Legally, you need to be over the age of 18 and of sound mind. However, once you have created a power of attorney, you have peace of mind for you and your loved ones, should the worst happen and you be unable to make informed decisions for yourself on issues such as health and welfare, as well as property and finance.

The Prestige Tax and Trust Services blog is always seeking to keep you informed over the legal matters which could affect you, which is why we’ve previously blogged about lasting power of attorney before. Take the  time  to read our earlier article, and find out more about why you need, and how you create lasting power of attorney,  with the help of legal experts such as Prestige Tax and Trust Services.

What is Enduring Power of Attorney?

So what is enduring power of attorney then, after all, they do sound similar. It’s a question many people have asked, and honestly, they are pretty similar and they do offer similar legal protections.
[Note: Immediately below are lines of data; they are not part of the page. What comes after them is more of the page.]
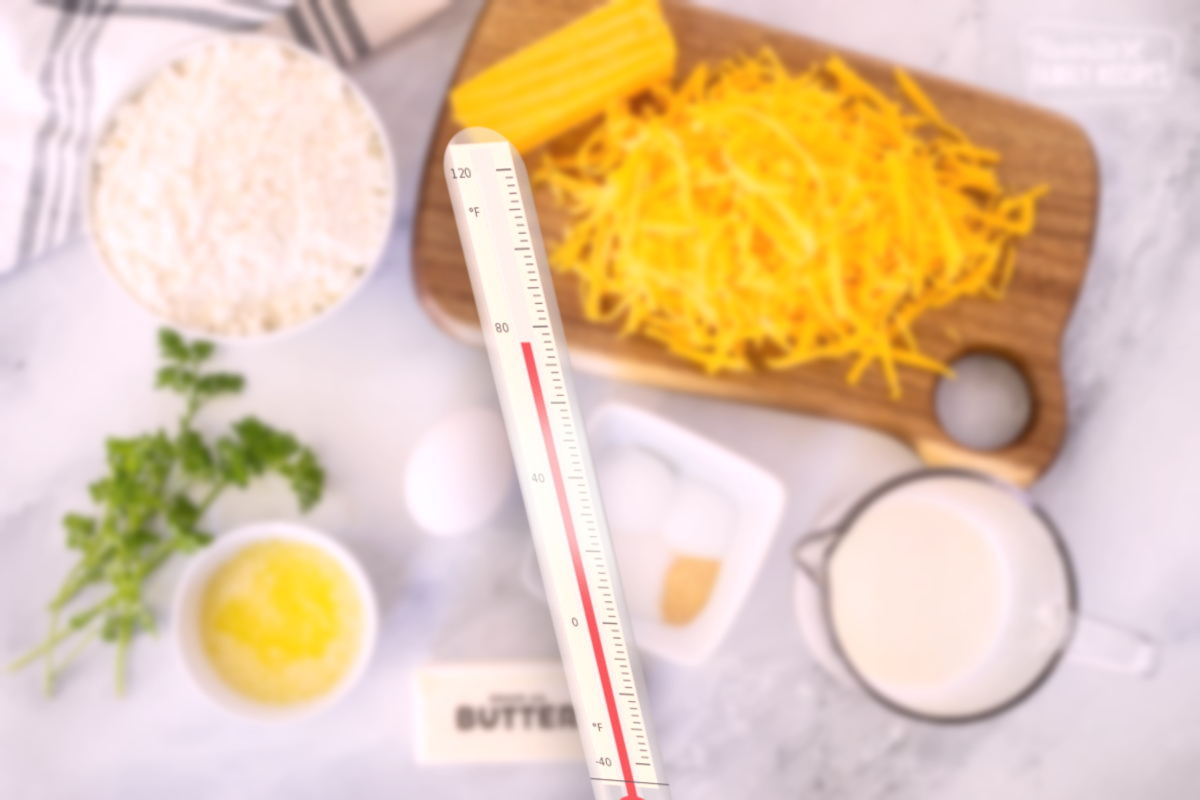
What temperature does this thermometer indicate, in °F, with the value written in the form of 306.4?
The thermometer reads 76
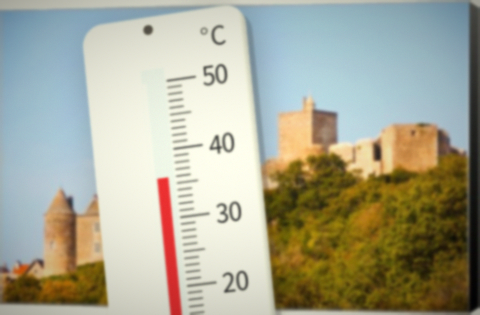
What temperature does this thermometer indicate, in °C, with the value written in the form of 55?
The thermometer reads 36
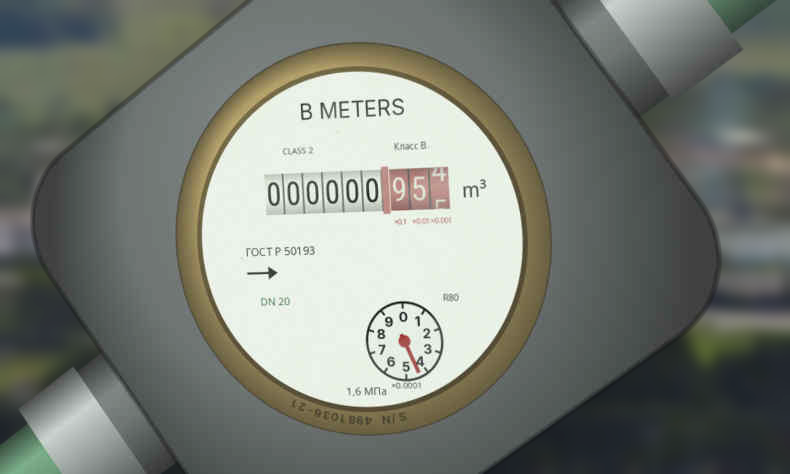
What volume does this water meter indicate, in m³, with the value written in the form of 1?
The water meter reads 0.9544
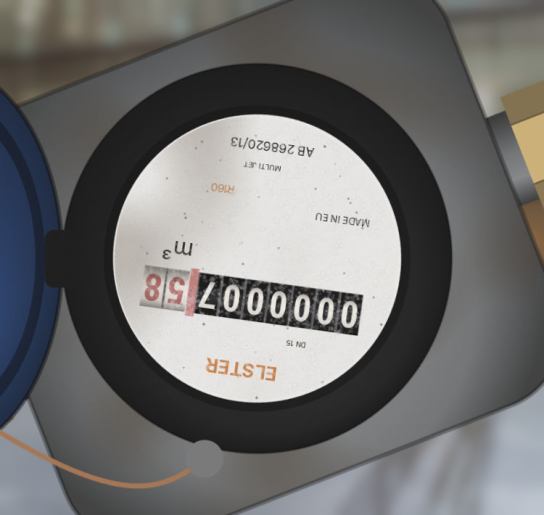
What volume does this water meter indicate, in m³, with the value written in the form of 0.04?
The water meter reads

Essentially, an enduring power of attorney similarly allows you to appoint someone to manage your personal, property or financial affairs. It could be used before or after someone lost their mental capacity, however as of October 2007, they were replaced with lasting powers of attorney. If an enduring power of attorney was made and signed before October 2007, however, it can still be used.

What’s the Difference?

Basically, the only real difference is when it can be used. An enduring power of attorney could be used straight away, once it was signed by all parties. It must still be registered with the Office of the Public Guardian if the donor is losing, or completely lost, their ability to make decisions for themselves.

A lasting power of attorney, however must be registered with the Office of the Public Guardian before it can be implemented.

When Do You Need to Know the Difference?

Generally, enduring powers of attorney aren’t so common anymore, and if you are looking to create power of attorney, you’ll create a lasting power of attorney; in this case, the difference doesn’t concern you.

If you have already created an enduring power of attorney, you can still use it. Remember that it can be implemented without being registered with the Office of the Public Guardian, unless the donor is losing or has lost their ability to make decisions.